Bendy River Time on the Divide - Ben Weaver

Bendy River Time on the Divide - Ben Weaver

Words by Ben Weaver

Photos by Brett Davis (@brettrdavis)

When I hear someone say, “Time is like a river.” I sense the analogy is based in an idea that time is linear and so is a river. The more time I spend on earth and on rivers the less I see anything linear about either. For example, I have never encountered a straight river, only sections that have been damed or levied. I don’t believe that water simply flows past never to return again. Rather water is constantly returning. Rain does not only fall down from the sky, rain also falls up from the ground.

As for time, the only straight time I have encountered is waiting at stoplights, checkout lines or in doctors offices. Factory kinds of time. Concrete, manufactured, and marketed kinds of time. Time, like water moves in spirals, constantly leaving and returning. We all experience this when we tell or hear a story because the very nature of a story is to release us from linear time. Stories bring us into proximity with time that happens in taste, smell, allegory and feel. Time does not leave never to return. We live among time.

This summer I spent a stretch of time bikerafting part of the continental divide with by friends Brett and Diana Davis. While I started the trip at the Canadian border and ended down the line in Idaho, along the way I did not move in a straight line. While I left people and paces behind, I also picked things up, and returned to certain places more than once on the journey. I time traveled like a bendy wave through the storied rocks and the collective consciousness of mountainsides who were regrowing after fire. Paddling under a perched eagle I saw clouds on the water, reflected back at me in the pointed eyes that eagle.

On occasion I found myself drawn to water rushing around a rock, transfixed by their ability to fill in the voids. To effortlessly move in so many directions at once. To alter their shape without loosing their form. I noticed time and again, that in whatever direction they need to move, water will always fill the containers that needs filling.

As I began to count down the days to the end of my trip, I sensed the encroachment and stuck nature of linear time.

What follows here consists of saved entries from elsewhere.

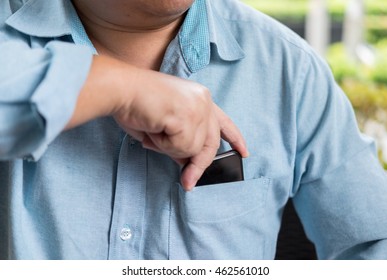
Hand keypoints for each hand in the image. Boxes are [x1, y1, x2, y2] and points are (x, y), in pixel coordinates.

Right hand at [66, 55, 247, 189]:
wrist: (120, 88)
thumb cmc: (136, 104)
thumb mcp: (164, 127)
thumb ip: (180, 142)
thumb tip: (188, 163)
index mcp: (199, 98)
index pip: (223, 122)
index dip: (234, 138)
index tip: (243, 152)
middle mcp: (203, 100)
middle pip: (210, 144)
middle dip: (198, 166)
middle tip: (187, 182)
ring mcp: (197, 108)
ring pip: (192, 149)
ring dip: (168, 147)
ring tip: (153, 130)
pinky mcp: (187, 116)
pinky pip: (181, 147)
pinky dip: (163, 145)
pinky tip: (154, 128)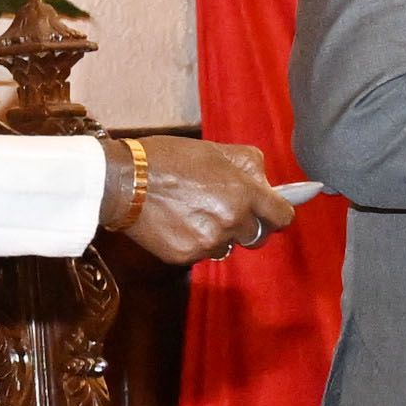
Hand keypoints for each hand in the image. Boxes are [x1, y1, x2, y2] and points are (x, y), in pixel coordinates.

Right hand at [103, 135, 301, 265]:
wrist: (124, 181)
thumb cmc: (168, 159)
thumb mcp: (215, 150)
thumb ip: (249, 165)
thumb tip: (266, 181)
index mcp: (243, 193)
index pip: (282, 217)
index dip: (278, 215)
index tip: (273, 214)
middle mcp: (231, 221)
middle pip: (256, 236)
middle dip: (247, 225)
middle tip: (225, 209)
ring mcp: (209, 242)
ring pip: (227, 245)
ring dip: (218, 233)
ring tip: (192, 211)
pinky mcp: (187, 256)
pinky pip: (201, 254)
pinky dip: (193, 241)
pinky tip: (176, 222)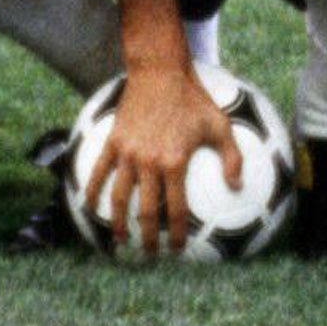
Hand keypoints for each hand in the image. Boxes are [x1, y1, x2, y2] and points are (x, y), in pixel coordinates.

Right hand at [88, 60, 239, 258]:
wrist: (161, 72)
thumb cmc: (194, 99)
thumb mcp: (221, 126)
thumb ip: (232, 158)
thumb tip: (238, 186)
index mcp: (175, 162)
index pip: (175, 209)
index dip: (175, 233)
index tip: (176, 249)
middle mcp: (148, 162)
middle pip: (145, 210)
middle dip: (148, 236)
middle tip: (150, 253)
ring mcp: (128, 153)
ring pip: (119, 196)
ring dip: (117, 221)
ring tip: (120, 239)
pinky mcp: (113, 141)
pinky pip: (99, 171)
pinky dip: (92, 190)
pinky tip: (88, 205)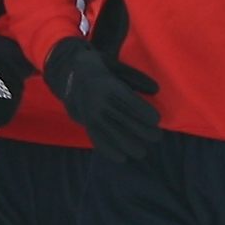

As compared to water so effortlessly adjusting in a moments notice, circling back to fill in the space behind a rock, as the rest of themselves continues downstream, I longed to embody a more expansive understanding of time and space myself.

Lingering in that longing, perched up above the Blackfoot river next to a gnarled cedar I remembered this is why I go to the water. To remember that everything moves in a circle, not a straight line. Again and again the time will come when I have to take myself out of the river, but I know with certainty there will never come a time when the river will have to be taken out of me.